YOUR TASK:
Each line holding the word "linejoin" must appear in the answer, copied from the entries.

○ ○ ○ ○ ○

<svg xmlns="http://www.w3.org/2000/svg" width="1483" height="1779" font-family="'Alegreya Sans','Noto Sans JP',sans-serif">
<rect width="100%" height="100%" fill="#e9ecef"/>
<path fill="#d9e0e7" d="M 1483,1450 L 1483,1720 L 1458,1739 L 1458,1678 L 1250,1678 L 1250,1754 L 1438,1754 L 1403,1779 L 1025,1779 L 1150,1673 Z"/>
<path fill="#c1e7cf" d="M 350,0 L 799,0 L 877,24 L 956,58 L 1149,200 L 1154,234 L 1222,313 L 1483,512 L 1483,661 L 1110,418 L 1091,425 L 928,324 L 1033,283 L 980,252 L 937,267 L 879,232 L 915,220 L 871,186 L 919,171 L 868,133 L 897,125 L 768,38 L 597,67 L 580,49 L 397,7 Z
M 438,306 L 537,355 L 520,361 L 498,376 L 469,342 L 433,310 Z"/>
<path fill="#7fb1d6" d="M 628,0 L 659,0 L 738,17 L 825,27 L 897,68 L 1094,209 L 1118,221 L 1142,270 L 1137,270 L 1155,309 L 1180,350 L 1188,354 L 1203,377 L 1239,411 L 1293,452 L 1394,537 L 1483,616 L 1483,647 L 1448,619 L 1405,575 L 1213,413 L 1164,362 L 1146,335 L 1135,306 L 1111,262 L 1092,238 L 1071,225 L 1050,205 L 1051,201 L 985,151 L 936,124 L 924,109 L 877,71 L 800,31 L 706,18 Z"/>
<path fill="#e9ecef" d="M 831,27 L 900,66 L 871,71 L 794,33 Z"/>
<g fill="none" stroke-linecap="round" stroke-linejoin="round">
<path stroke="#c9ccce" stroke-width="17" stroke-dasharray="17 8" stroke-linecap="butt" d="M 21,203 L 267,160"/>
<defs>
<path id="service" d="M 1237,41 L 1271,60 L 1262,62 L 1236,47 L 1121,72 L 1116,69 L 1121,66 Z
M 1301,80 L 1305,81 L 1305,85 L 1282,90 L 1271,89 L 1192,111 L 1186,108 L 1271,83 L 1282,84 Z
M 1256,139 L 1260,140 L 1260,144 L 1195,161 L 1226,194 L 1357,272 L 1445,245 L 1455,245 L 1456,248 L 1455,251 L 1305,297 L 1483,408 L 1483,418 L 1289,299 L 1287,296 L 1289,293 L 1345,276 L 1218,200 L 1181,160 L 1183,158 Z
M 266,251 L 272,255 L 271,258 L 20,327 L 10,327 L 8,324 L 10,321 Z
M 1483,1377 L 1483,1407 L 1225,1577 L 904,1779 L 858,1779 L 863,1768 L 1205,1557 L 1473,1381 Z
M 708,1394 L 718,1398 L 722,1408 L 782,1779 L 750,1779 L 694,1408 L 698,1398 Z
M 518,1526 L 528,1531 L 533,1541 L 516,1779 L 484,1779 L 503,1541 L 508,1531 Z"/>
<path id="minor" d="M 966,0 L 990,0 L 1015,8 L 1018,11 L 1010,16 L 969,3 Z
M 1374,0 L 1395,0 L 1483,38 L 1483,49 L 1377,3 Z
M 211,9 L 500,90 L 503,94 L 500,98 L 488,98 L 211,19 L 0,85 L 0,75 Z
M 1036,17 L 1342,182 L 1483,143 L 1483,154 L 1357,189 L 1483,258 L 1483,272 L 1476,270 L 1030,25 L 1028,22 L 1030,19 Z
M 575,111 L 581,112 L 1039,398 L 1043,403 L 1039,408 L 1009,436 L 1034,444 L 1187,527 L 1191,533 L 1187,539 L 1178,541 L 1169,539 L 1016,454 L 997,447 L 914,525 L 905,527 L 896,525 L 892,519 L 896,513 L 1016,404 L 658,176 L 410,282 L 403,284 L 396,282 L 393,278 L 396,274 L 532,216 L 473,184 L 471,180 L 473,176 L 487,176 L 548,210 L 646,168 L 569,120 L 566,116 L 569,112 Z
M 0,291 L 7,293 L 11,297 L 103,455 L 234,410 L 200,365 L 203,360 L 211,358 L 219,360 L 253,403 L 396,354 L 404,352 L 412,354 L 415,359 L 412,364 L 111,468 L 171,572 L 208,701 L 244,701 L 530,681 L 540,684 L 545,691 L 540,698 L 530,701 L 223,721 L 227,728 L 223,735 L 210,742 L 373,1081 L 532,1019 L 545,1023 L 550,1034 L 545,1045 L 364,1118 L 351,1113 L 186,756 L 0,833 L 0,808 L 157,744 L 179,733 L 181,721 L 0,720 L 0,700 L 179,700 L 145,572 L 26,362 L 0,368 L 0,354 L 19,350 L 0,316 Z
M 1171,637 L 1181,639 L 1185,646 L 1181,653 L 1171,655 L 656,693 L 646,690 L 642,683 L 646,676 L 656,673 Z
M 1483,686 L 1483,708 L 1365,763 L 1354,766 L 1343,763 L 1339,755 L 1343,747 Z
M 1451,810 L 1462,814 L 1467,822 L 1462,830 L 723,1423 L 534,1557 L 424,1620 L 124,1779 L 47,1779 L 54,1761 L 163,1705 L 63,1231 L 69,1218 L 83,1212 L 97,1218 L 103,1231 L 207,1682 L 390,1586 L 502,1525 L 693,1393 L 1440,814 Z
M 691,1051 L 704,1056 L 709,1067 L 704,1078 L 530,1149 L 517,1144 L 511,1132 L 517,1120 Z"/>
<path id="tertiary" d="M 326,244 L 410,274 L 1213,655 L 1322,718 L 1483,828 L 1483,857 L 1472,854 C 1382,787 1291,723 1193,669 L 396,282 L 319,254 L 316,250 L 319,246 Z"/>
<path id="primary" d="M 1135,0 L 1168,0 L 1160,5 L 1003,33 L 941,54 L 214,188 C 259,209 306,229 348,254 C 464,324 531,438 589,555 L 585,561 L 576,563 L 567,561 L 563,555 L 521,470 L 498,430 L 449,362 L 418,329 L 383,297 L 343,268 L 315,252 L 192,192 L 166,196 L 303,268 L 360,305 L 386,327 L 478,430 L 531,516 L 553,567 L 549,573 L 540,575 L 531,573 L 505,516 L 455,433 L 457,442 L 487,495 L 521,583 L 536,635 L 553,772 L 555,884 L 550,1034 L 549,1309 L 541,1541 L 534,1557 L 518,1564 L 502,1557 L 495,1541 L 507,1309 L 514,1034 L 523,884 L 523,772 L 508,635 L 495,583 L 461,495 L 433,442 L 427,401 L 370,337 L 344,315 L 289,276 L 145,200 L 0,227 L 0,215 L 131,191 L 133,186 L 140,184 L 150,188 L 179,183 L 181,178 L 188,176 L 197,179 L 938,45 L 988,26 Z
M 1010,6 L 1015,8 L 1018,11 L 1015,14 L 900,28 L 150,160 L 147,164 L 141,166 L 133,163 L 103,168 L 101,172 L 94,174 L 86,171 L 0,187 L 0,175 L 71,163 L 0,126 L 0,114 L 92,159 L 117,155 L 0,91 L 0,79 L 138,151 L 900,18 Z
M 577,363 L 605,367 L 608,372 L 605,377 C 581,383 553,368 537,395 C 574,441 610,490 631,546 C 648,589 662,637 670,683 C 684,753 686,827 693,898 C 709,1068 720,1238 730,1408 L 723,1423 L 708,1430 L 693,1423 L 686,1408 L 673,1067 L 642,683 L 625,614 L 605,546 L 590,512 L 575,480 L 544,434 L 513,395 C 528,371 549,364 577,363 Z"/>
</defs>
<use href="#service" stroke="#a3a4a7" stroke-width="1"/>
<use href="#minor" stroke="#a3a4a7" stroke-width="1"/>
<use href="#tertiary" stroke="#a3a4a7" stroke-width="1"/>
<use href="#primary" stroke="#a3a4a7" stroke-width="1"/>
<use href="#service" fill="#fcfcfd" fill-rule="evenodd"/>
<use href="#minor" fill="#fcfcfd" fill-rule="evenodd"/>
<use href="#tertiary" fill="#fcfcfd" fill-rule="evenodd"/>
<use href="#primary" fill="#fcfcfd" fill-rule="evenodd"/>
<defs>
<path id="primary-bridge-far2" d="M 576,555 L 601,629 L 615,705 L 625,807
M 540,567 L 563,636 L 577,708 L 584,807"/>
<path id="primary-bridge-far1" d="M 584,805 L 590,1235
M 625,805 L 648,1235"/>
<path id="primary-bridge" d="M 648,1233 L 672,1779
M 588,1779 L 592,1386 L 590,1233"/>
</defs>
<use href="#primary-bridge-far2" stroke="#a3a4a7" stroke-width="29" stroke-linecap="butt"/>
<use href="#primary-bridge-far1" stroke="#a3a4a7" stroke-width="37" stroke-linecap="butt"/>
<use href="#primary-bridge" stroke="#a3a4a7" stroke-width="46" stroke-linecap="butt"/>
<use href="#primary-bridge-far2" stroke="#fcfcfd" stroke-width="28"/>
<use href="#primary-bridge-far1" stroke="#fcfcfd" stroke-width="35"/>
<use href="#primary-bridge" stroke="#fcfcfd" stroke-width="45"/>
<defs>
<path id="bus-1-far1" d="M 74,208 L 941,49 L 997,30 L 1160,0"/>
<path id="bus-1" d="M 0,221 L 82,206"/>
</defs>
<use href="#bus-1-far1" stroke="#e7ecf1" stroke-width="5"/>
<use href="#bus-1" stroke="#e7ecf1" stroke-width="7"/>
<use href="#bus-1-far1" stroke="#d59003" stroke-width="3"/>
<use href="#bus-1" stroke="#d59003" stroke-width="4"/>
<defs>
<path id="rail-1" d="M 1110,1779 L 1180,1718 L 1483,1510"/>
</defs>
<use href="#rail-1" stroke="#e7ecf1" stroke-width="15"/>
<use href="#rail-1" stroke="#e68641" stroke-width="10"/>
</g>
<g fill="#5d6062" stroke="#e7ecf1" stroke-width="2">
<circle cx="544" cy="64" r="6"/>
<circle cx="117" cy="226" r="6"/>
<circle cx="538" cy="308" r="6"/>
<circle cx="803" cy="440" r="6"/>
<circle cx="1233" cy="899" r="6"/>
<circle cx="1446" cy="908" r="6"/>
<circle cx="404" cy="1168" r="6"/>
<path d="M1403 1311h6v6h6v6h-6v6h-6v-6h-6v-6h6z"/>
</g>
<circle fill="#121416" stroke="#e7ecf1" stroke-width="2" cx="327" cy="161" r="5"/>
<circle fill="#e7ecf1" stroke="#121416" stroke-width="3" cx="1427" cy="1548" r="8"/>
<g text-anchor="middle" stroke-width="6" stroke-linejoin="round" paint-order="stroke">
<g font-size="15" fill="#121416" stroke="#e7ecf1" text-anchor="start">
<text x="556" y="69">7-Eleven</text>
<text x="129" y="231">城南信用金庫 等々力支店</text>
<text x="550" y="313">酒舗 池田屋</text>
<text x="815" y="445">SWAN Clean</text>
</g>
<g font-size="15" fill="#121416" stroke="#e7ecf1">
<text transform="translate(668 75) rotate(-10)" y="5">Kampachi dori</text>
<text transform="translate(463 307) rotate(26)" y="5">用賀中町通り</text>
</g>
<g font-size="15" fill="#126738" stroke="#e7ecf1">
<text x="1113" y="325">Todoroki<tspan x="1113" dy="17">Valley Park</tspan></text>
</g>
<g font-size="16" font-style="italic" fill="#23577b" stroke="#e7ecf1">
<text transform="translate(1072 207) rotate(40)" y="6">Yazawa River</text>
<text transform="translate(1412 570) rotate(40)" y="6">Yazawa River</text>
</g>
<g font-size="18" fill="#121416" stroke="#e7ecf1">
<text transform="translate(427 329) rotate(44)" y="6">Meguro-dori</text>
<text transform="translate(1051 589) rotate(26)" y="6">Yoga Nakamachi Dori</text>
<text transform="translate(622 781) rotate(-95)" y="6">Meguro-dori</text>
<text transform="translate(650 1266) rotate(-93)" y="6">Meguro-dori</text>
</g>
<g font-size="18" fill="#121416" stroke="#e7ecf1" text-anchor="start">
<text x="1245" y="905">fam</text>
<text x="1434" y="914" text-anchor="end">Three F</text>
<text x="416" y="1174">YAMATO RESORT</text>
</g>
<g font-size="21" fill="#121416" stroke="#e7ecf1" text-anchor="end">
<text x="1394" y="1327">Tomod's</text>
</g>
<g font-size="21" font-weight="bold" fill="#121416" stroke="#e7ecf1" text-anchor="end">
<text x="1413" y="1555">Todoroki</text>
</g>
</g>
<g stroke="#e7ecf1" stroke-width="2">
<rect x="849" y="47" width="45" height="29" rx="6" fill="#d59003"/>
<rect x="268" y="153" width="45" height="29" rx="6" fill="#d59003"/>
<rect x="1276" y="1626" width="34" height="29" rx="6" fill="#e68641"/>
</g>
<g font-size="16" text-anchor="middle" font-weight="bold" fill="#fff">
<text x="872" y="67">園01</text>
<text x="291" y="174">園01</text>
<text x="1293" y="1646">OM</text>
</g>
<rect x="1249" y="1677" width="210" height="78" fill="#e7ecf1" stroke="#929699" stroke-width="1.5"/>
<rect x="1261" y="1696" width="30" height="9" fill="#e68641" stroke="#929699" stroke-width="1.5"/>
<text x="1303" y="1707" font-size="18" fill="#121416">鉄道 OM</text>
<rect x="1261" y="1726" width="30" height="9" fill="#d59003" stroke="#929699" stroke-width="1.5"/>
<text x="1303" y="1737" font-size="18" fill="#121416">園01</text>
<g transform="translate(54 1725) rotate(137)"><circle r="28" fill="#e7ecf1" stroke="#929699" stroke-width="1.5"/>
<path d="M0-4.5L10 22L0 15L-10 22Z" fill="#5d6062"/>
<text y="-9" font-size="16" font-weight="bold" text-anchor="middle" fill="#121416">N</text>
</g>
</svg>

○ ○ ○ ○ ○

EXERCISE SOLUTION:
<g fill="none" stroke-linecap="round" stroke-linejoin="round">
<g text-anchor="middle" stroke-width="6" stroke-linejoin="round" paint-order="stroke">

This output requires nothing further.